The Medium Review: Well-Done

The world of The Medium begs to be closely examined, to be parsed for small details that begin to paint monsters as something not too dissimilar to humans. Recognizing these similarities, at times, can be even more terrifying than facing an actual grotesque creature. There's something disturbing about being forced to confront the evils that humans can inflict on one another, and recognize how horrific acts of sexual abuse, ethnoreligious discrimination, and physical violence rarely, if ever, result in a singular trauma. The aftereffects of such actions can fester in the heart and mind of victims for years, an unsettling truth that is often glossed over. It's here that The Medium finds the basis for its story, one that leaves a lasting impression

In The Medium, you play as Marianne (voiced by Kelly Burke, who does a fabulous job), a powerful clairvoyant who travels to the Niwa Resort. She goes there in search of Thomas, a man who leaves her a strange message telling her to find and help him, promising that he'll give her the answers she seeks about her past in return. As a medium, Marianne is able to commune with spirits and help them pass on to the afterlife, a skill she's developed working in her foster father's funeral home. To that end, The Medium plays out on two planes of existence: the normal world and the spirit world, the latter of which acts as a twisted reflection of the former.

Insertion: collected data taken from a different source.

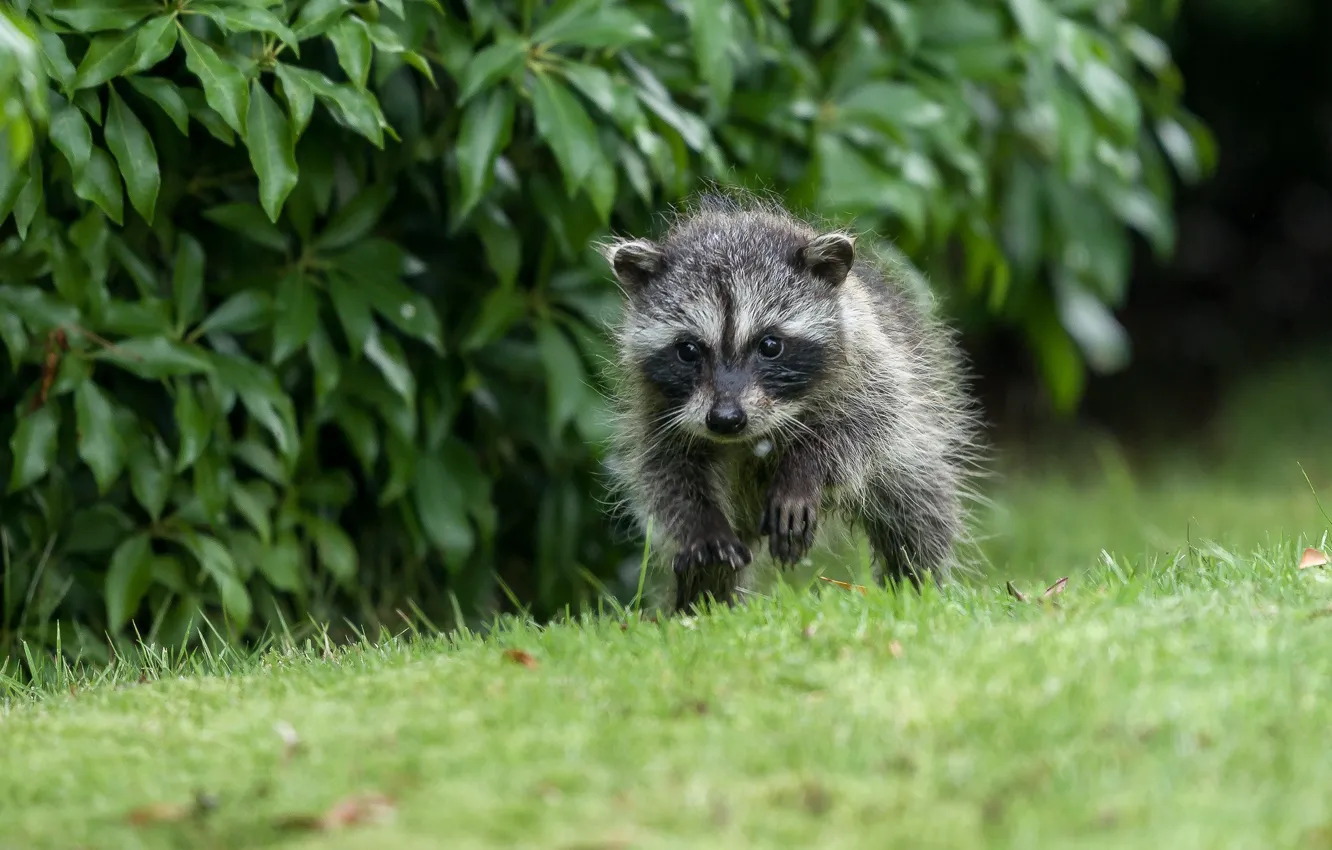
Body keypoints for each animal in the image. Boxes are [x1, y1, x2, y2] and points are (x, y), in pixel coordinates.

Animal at [599, 191, 985, 612]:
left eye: (770, 345)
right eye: (687, 350)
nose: (725, 419)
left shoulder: (872, 362)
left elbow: (862, 427)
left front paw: (805, 469)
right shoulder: (655, 405)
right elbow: (666, 468)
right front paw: (702, 524)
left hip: (914, 442)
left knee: (918, 509)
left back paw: (915, 584)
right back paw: (702, 603)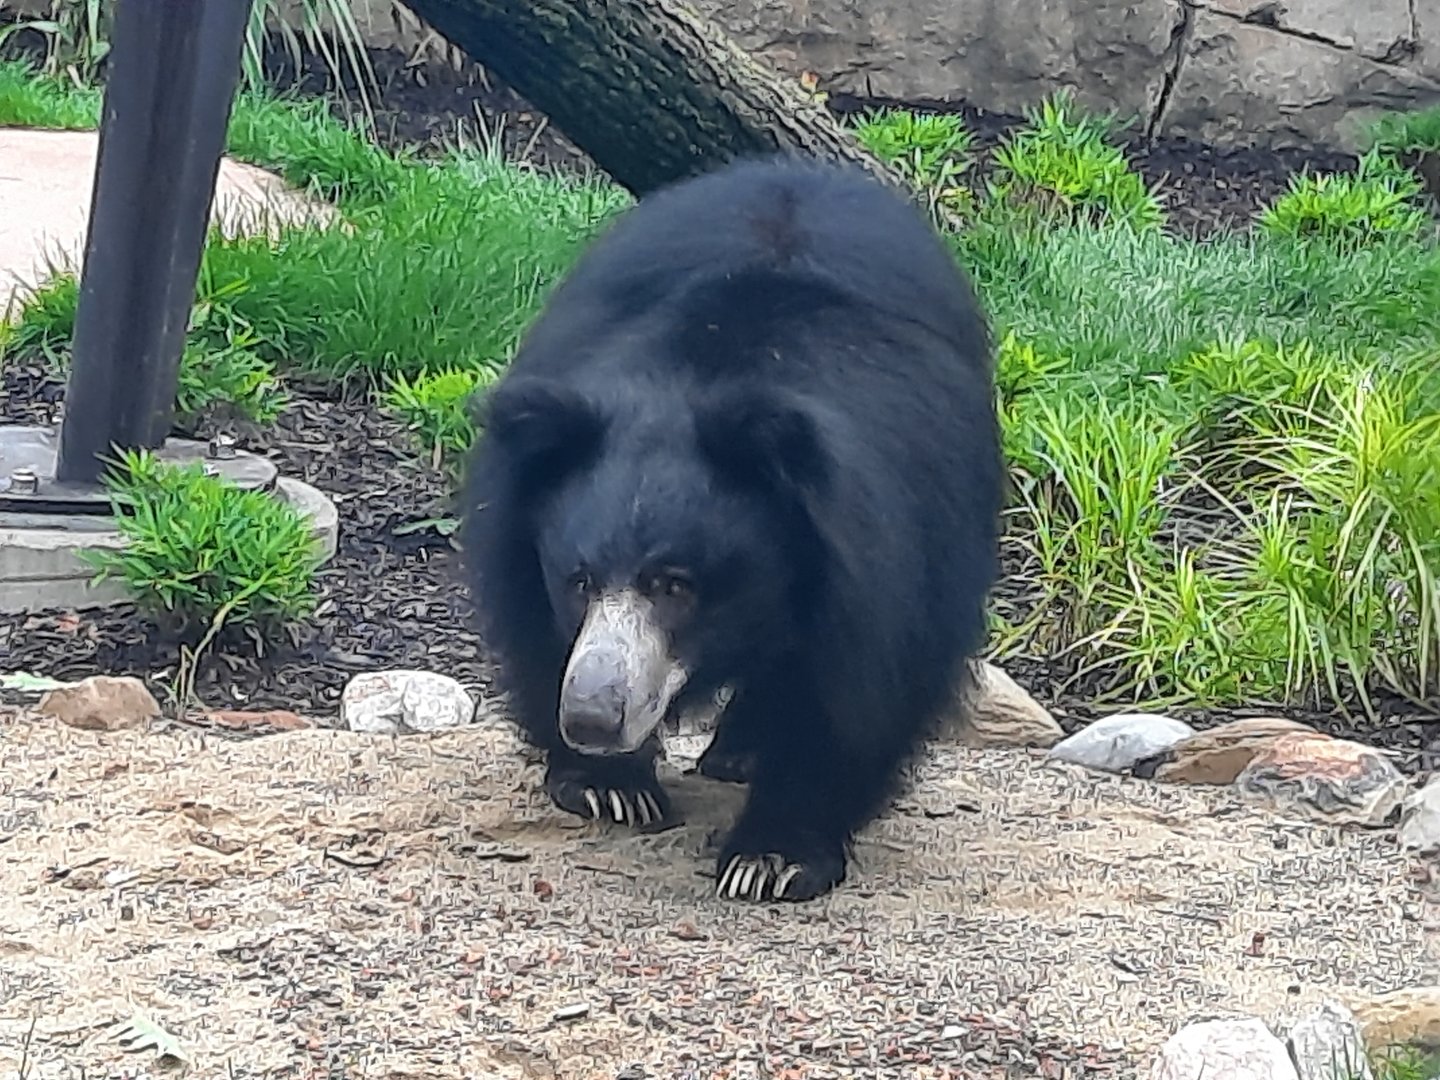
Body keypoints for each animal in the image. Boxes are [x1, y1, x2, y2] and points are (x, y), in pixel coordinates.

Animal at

The spirit world--inspired by the surreal dystopia portrayed in the paintings of Zdzisław Beksiński--is a nightmarish hellscape, one where the doors are made of human skin that you have to slowly carve open with a rusty knife, and the inhabitants are either monstrous creatures or creepy mask-wearing spirits. Even Marianne takes on a new appearance when navigating the spirit world, the sleeve of her kickass jacket (she's so stylishly put together, I'm jealous as hell) and pant leg becoming frayed, as if this version of her is an incomplete, less-human being. But these two depictions of the world are not black and white opposites. Instead, the game posits that they exist as mirrors of one another--one manifesting literally what the other only hints at figuratively. And via this shared window into both perspectives, The Medium is able to explore the trauma of its characters through puzzle-solving and riddles.